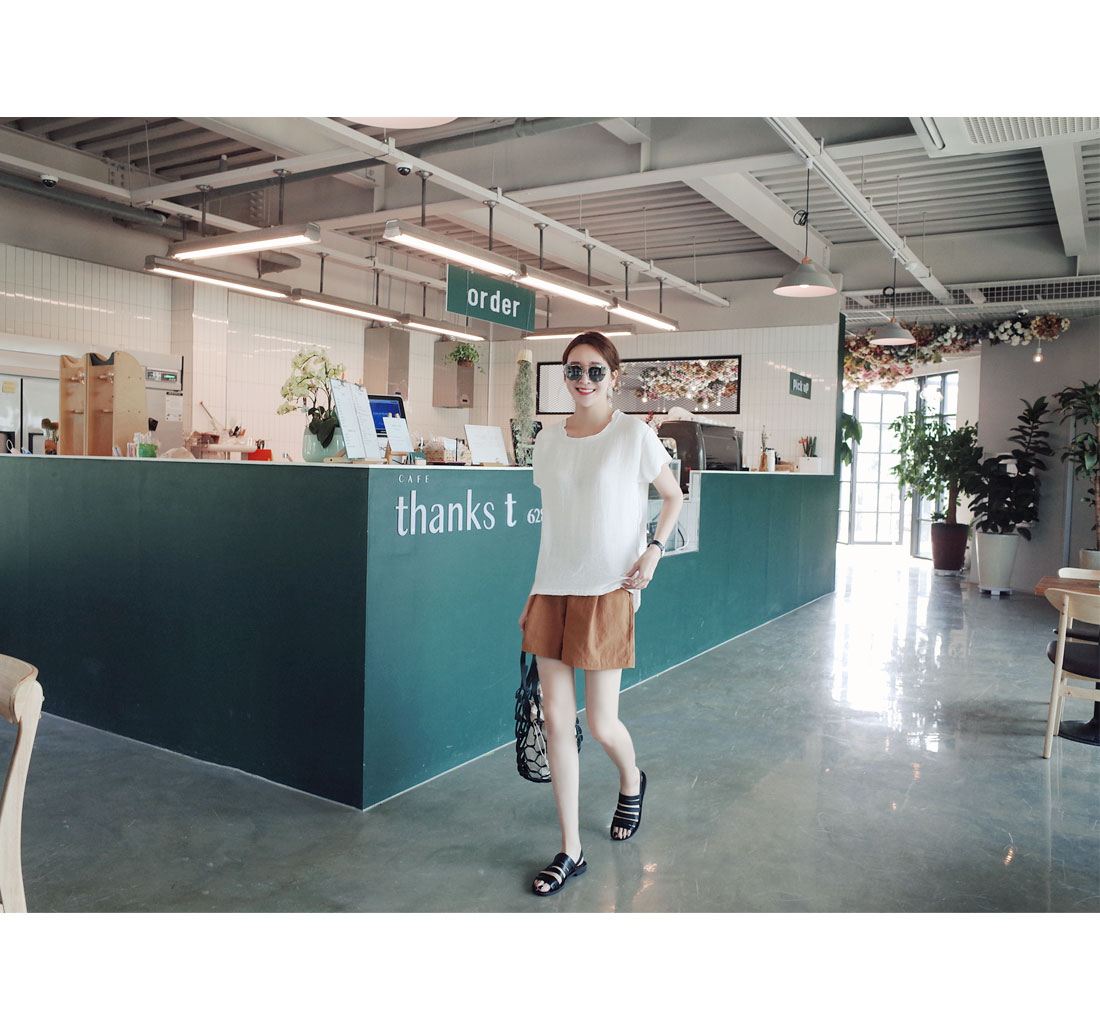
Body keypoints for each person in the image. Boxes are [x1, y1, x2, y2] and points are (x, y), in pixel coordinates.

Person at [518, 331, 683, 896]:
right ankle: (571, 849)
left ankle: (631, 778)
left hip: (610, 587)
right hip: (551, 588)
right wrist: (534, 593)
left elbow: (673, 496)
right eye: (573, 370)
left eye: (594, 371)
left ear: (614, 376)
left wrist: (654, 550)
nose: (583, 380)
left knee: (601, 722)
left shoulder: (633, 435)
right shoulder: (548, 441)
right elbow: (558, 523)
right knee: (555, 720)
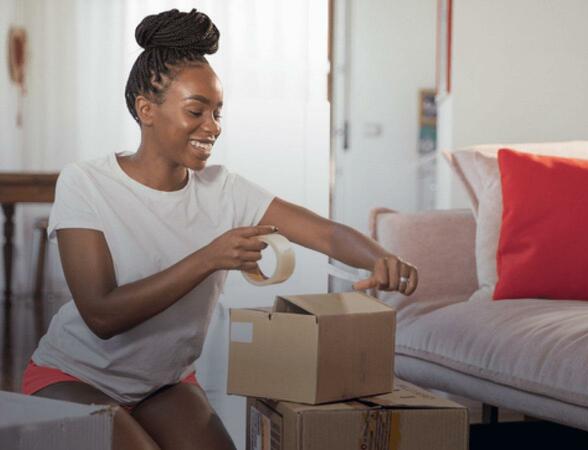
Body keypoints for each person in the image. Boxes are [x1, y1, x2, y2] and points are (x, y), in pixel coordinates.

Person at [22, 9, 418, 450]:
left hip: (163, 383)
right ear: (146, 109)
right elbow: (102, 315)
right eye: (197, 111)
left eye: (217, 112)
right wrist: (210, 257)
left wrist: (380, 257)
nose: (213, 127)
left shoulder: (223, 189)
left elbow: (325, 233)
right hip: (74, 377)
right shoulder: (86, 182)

_DIRECTIONS:_ Each line above is to be copied exactly, and the pictures are to be dropped.

_RESULT BELOW:_
Body keypoints for each person in the image. Boxes are [x1, y1, x2, y2] and points are (x, y), in pixel coordinates.

Person at [518, 331, 683, 896]:
right ankle: (571, 849)
left ankle: (631, 778)
left hip: (610, 587)
right hip: (551, 588)
right wrist: (534, 593)
left elbow: (673, 496)
right eye: (573, 370)
left eye: (594, 371)
left ear: (614, 376)
left wrist: (654, 550)
nose: (583, 380)
left knee: (601, 722)
left shoulder: (633, 435)
right shoulder: (548, 441)
right elbow: (558, 523)
right knee: (555, 720)
Body keypoints for each person in the image. Boxes are [x1, y1, x2, y2] and points are (x, y), in pixel coordinates.

Person at [22, 9, 418, 450]:
left hip: (163, 383)
right ear: (146, 109)
right elbow: (102, 315)
right eye: (197, 111)
left eye: (217, 112)
right wrist: (210, 257)
left wrist: (380, 257)
nose: (213, 127)
left shoulder: (223, 189)
left elbow: (325, 233)
right hip: (74, 377)
right shoulder: (86, 182)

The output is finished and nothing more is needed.